Dataset rows
+++++

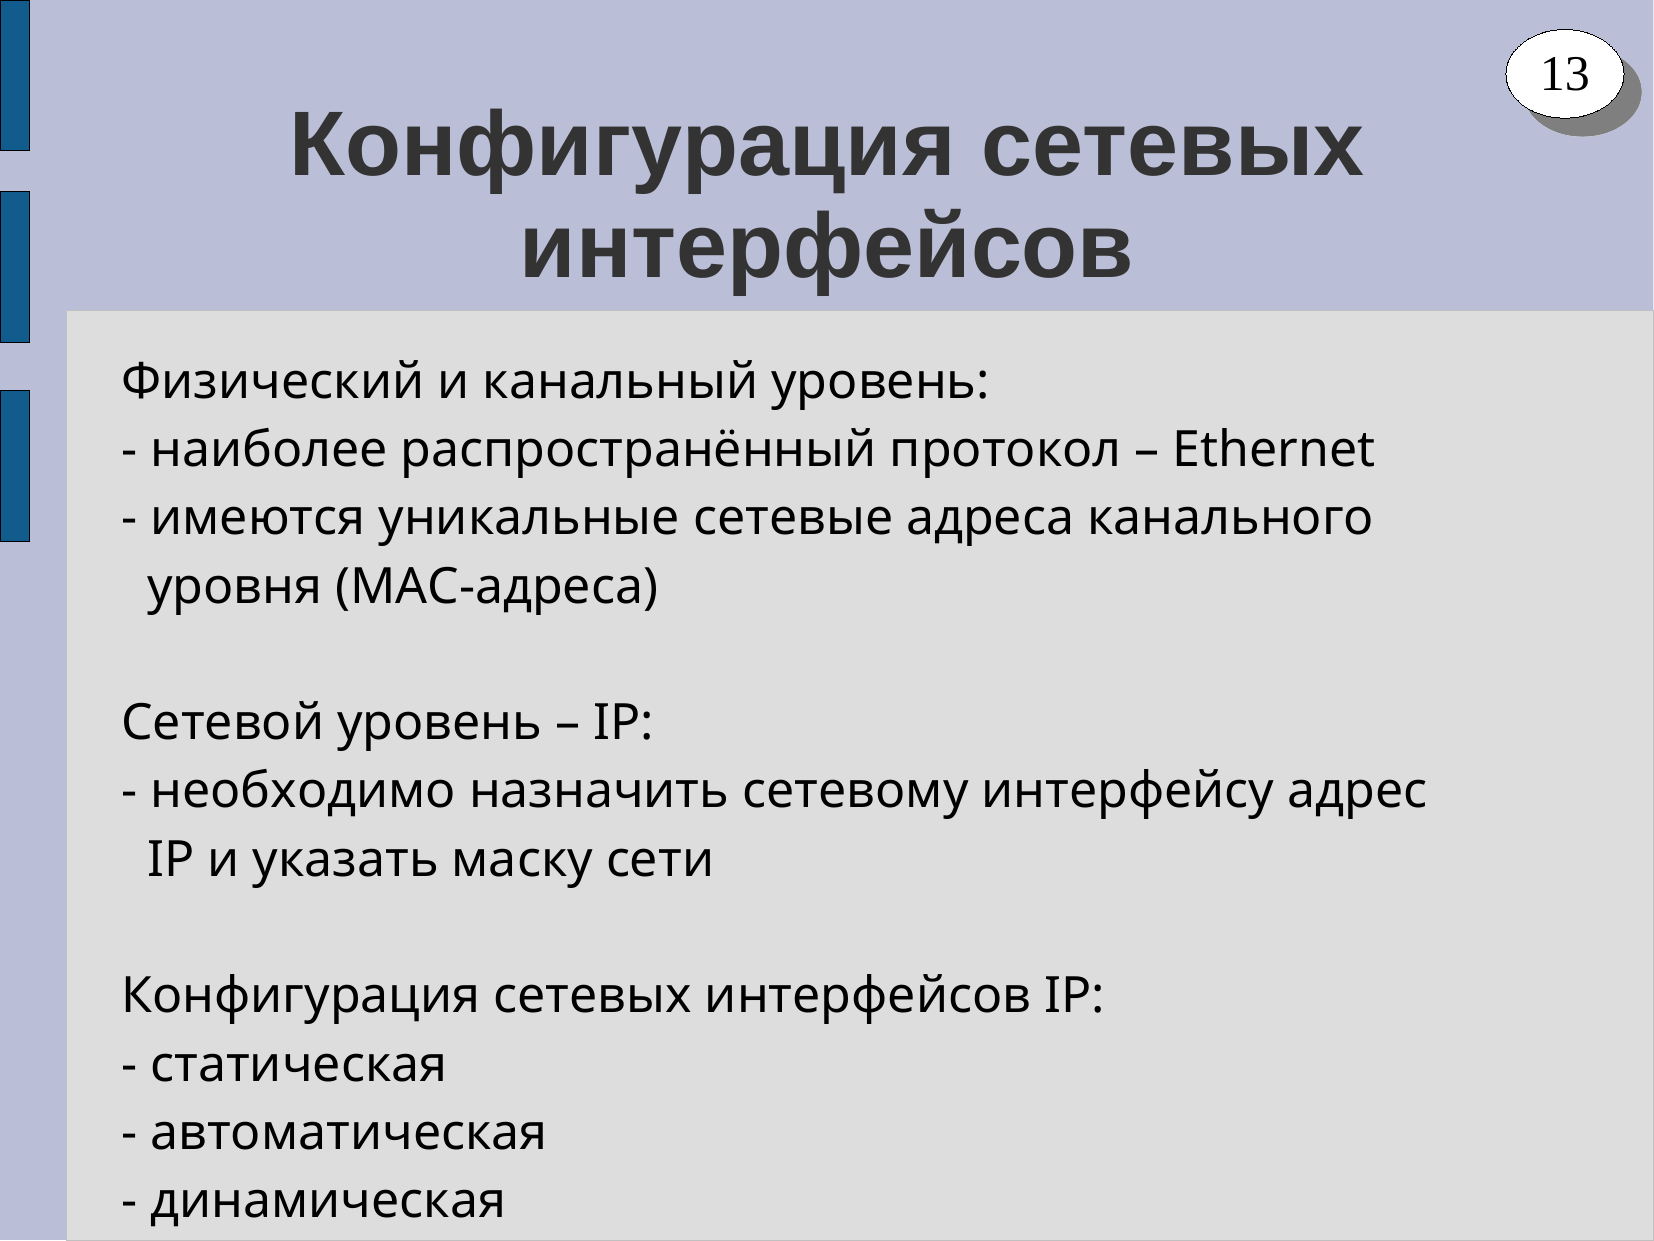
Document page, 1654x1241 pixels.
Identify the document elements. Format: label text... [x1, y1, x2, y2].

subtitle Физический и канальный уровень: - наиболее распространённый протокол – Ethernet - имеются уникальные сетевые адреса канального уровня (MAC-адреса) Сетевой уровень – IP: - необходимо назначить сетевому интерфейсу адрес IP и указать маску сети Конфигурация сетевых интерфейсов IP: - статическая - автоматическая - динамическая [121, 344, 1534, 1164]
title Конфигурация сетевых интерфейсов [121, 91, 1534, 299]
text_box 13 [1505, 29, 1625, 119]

+++++

* Brief *
Reproduce the lines verbatim from the start of the records through the line that contains "Identify the document", both ends included, and leave the pictures out of your answer.

* The solution *
Document page, 1654x1241 pixels.
Identify the document elements. Format: label text... [x1, y1, x2, y2].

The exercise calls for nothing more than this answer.